■ Paired box coordinates
▬▬▬▬▬▬▬▬▬▬

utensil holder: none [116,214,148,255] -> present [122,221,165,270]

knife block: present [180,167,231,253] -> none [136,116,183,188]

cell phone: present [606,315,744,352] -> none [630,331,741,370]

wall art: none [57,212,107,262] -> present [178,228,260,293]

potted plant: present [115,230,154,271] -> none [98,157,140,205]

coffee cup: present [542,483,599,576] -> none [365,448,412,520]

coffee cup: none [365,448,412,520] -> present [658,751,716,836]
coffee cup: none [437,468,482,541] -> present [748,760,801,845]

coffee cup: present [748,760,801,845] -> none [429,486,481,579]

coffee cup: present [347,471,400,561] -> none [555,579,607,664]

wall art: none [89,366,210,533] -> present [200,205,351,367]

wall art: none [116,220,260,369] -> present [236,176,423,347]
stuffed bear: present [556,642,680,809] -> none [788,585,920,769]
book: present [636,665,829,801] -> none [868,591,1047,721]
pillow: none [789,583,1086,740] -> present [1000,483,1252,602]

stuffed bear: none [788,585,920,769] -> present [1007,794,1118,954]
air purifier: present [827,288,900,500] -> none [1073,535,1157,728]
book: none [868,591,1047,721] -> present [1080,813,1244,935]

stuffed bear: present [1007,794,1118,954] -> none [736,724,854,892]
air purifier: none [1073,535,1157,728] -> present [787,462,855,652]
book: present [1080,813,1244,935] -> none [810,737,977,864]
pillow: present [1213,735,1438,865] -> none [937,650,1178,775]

▬▬▬▬▬▬▬▬▬▬

Find the lines in the records that contain the word "bear", then copy every one of them.

stuffed bear: present [556,642,680,809] -> none [788,585,920,769]
stuffed bear: none [788,585,920,769] -> present [1007,794,1118,954]
stuffed bear: present [1007,794,1118,954] -> none [736,724,854,892]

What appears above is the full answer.